Penelusuran kami terhadap kondisi Benteng Kota yang menyimpan banyak misteri terhadap jejak sejarah Kesultanan Buton dahulu dan terbentuknya Desa Lampanairi sekarang terus digali dengan mengumpulkan berbagai informasi terkait eksistensi benteng tersebut. Berdasarkan informasi dari Kepala Desa Lampanairi, La Ode Syarifudin mengatakan bahwa “disebut Benteng Kota karena dahulu orang tua kami atau leluhur kami, menyebut orang dari Kesultanan Buton sebagai orang kota, sementara itu benteng ini dijadikan tempat peristrahatan mereka menuju ke Sampolawa, makanya di wilayah itu disebut kampung kota”. (30/12/2021).
Begitu juga dengan Kaur Perencanaan Desa Lampanairi Hariono mengatakan “rombongan kerajaan dari Wolio selalunya naik singgah dulu disini baru lanjut ke Sampolawa kalau malam, begitu juga baliknya, singgah dulu disini baru ke Wolio”. (30/12/2021)
Berdasarkan informasi tersebut di atas, maka dapat diidentifikasi Benteng Kota merupakan tempat persinggahan orang-orang dari Kesultanan Buton yang hendak melakukan perjalanan ke Sampolawa karena sering dijadikan sebagai persinggahan orang-orang Wolio yang notabene identik sebagai orang kota ataupun tempat peristrahatan rombongan dari Kesultanan Buton, maka disebutlah sebagai wilayah kampung kota.
Konon di wilayah Desa Lampanairi dahulu dibagi menjadi beberapa kampung diantaranya Kampung Lampanairi, Kampung Lacingko, dan Kampung Kota, sedangkan Benteng Kota berada di dalam kampung kota.
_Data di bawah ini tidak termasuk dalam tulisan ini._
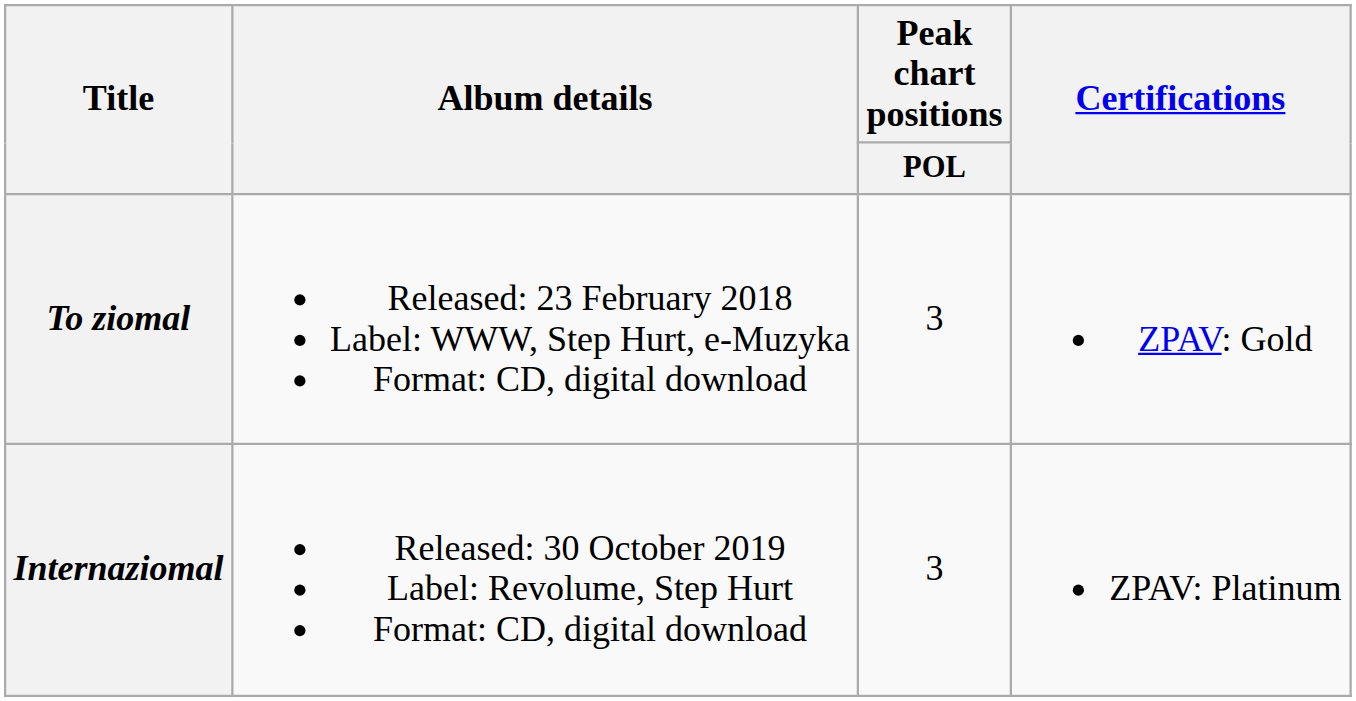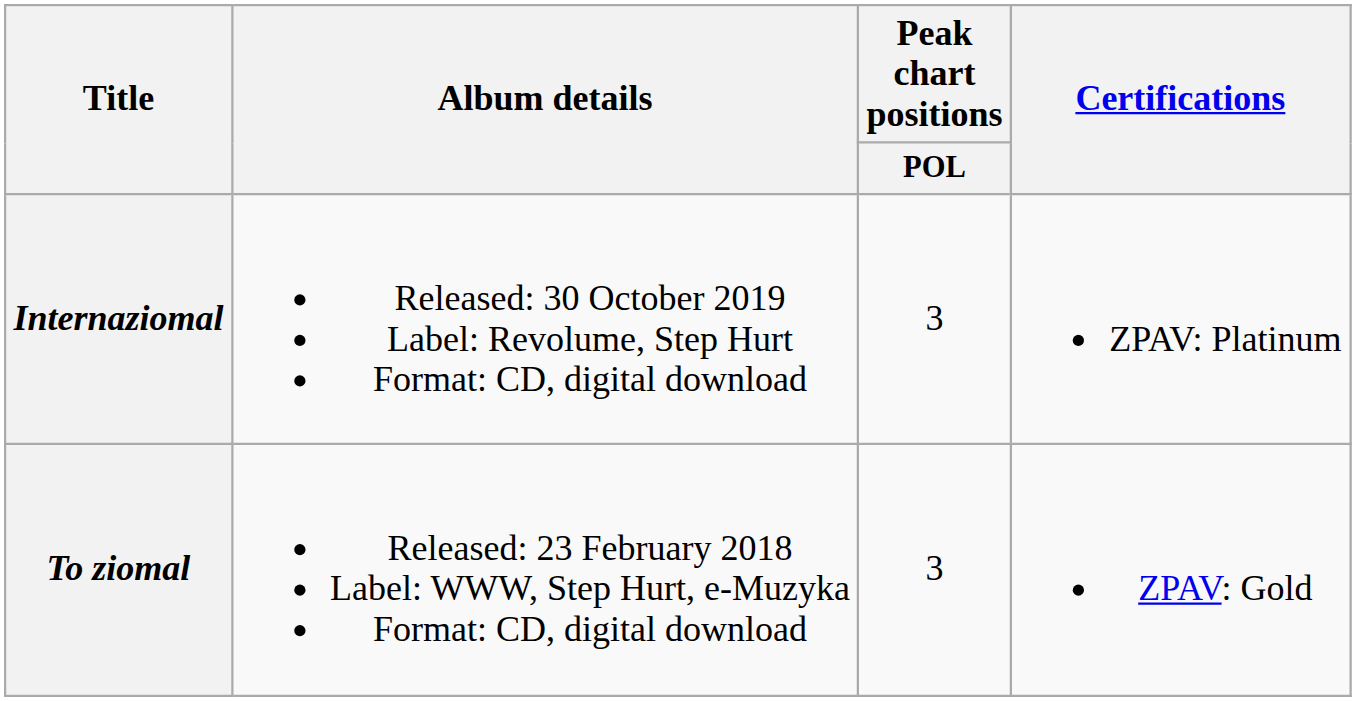rows swapped: To ziomal <-> Internaziomal
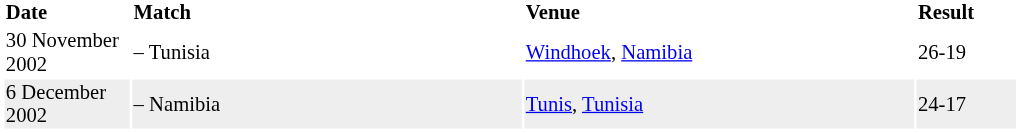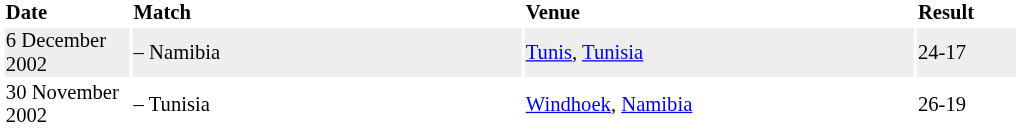rows swapped: 30 November 2002 <-> 6 December 2002
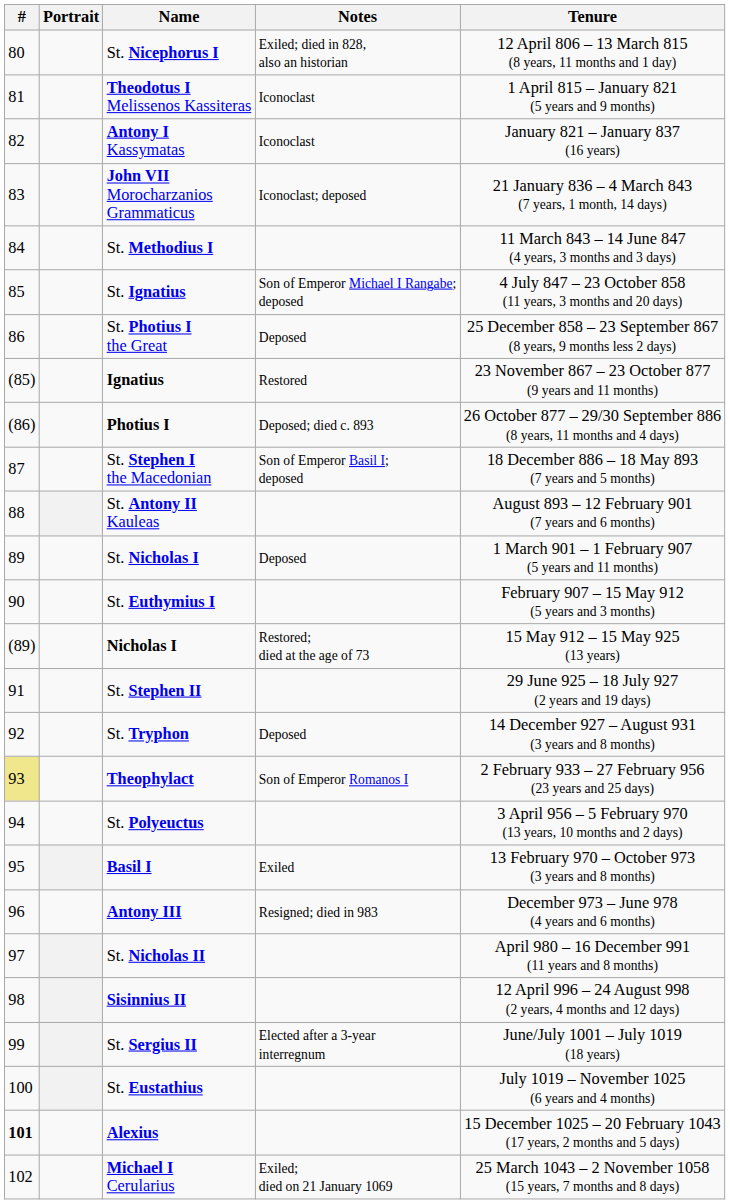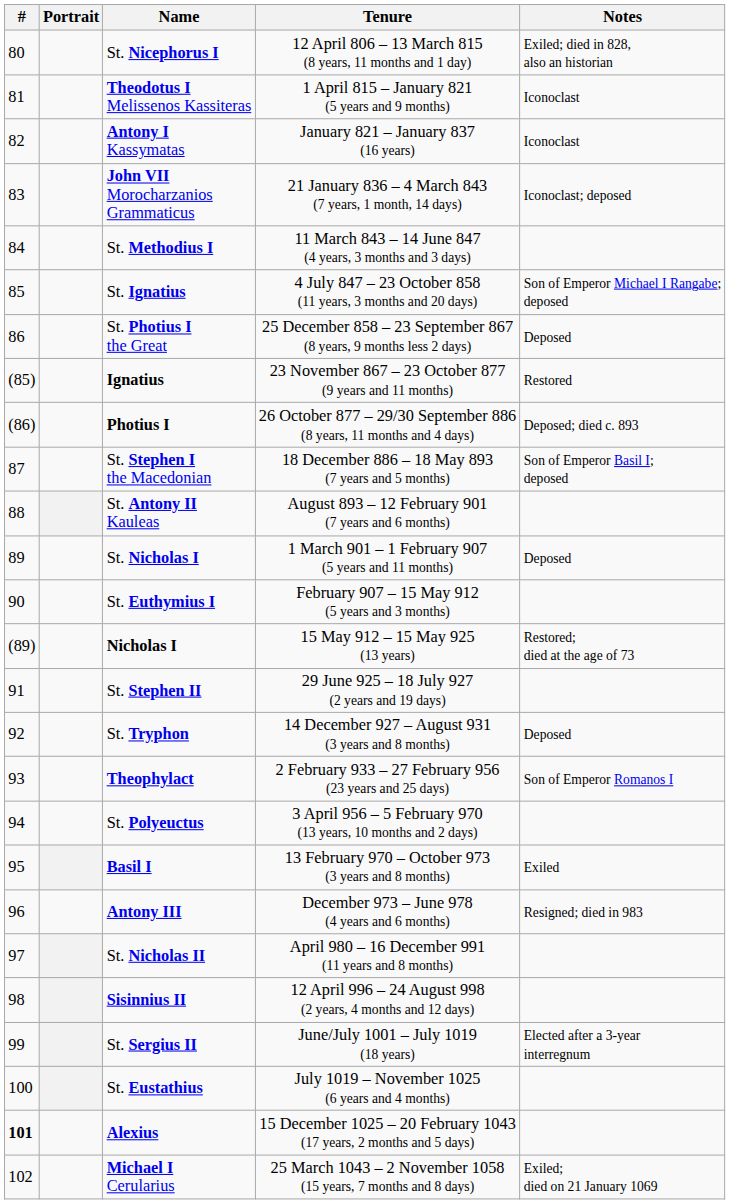columns swapped: Tenure <-> Notes
Theophylact | #: khaki background -> no background
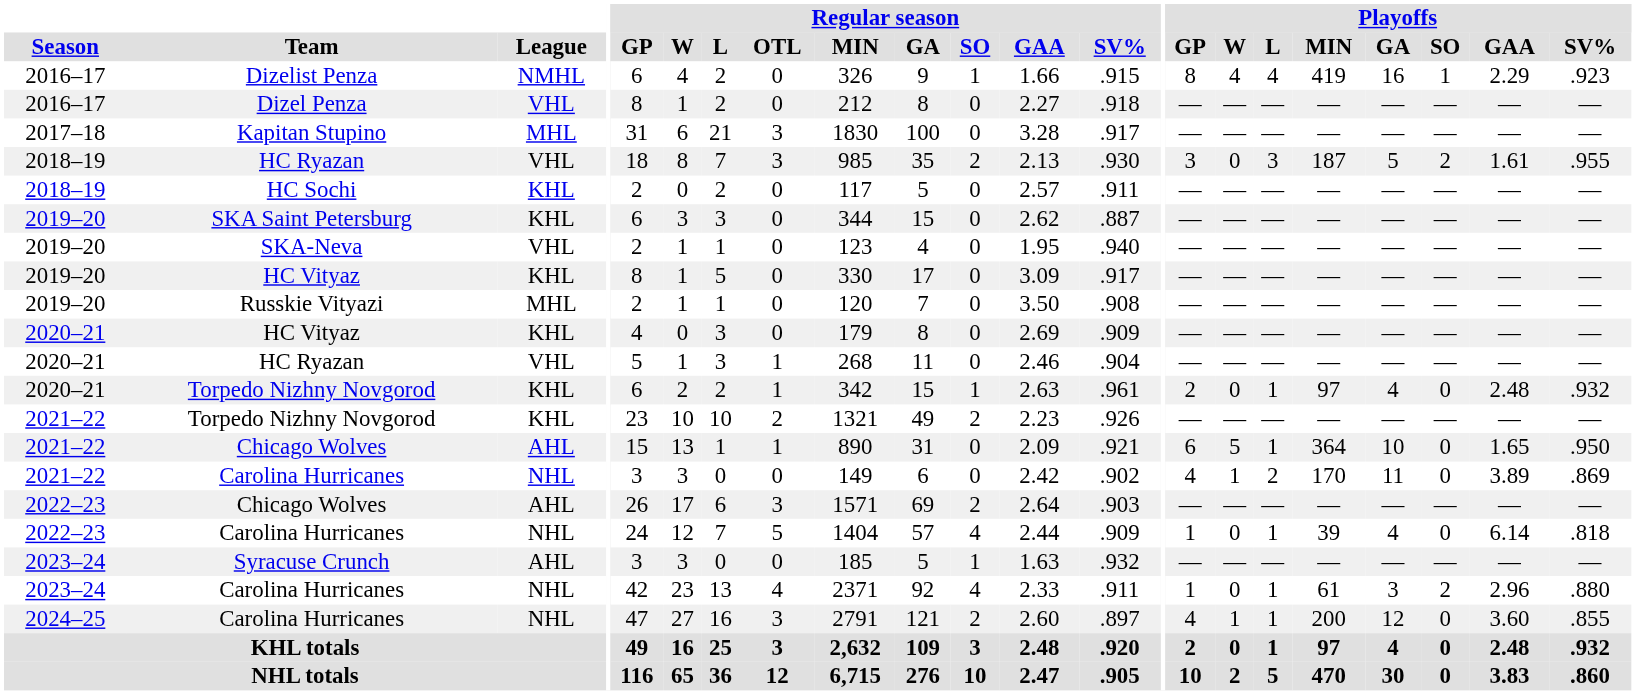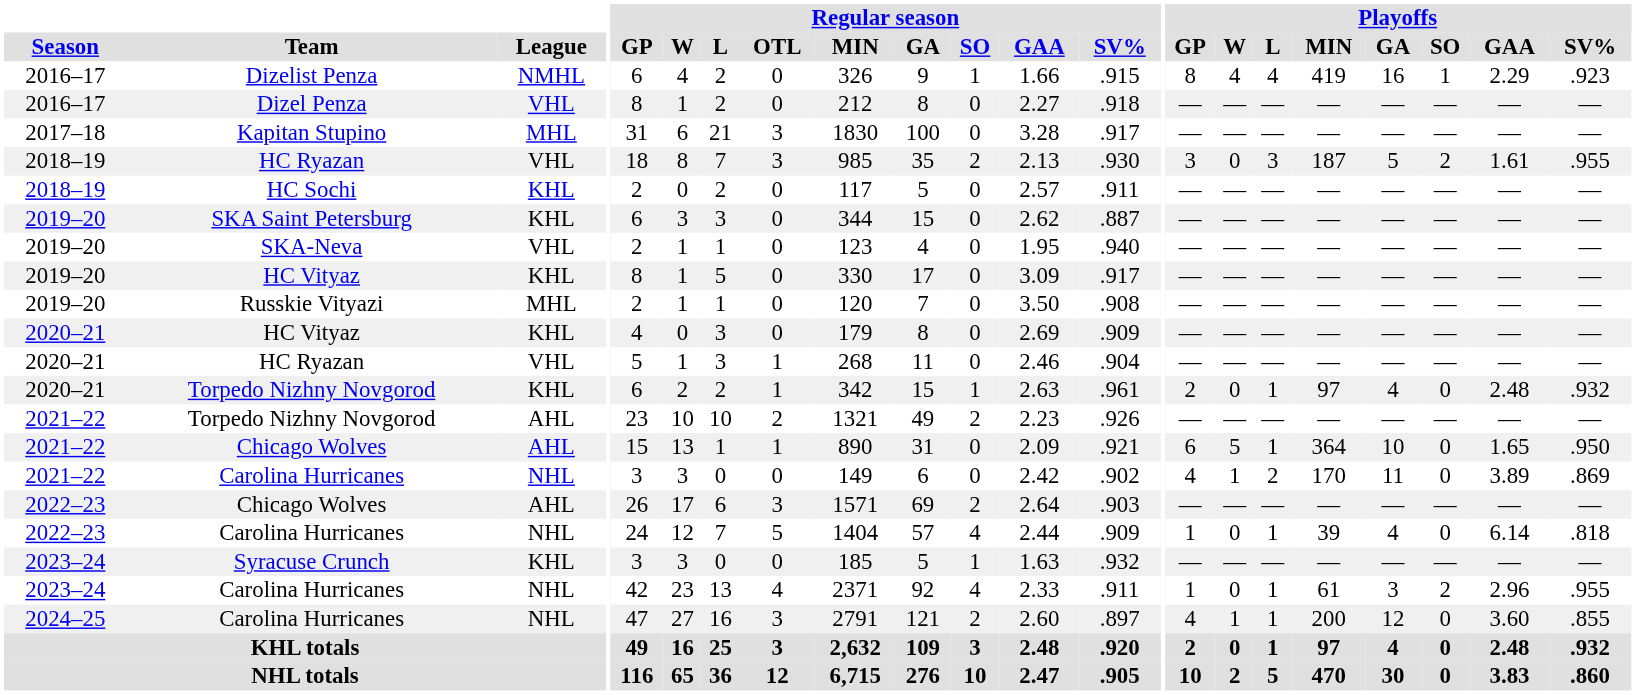2021–22 / Torpedo Nizhny Novgorod | League: KHL -> AHL
Syracuse Crunch | League: AHL -> KHL
2023–24 / Carolina Hurricanes | Playoffs / SV%: .880 -> .955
Disamping itu, menurut informasi dari Jaharudin, warga Desa Lampanairi bahwa “Benteng Kota ternyata mempunyai kemiripan dengan Benteng Keraton Wolio yaitu diameter dari benteng ini sekitar 1,8 meter, serta adanya pemukinan warga di dalam benteng”. (30/12/2021)
Sekarang ini benteng kota sudah menjadi hutan belantara yang tidak terurus lagi, kita hanya bisa menikmati sisa-sisa reruntuhan benteng, dan susunan batu dibagian pembatas benteng yang tidak lagi utuh, bahkan sebagian sudah rata dengan tanah.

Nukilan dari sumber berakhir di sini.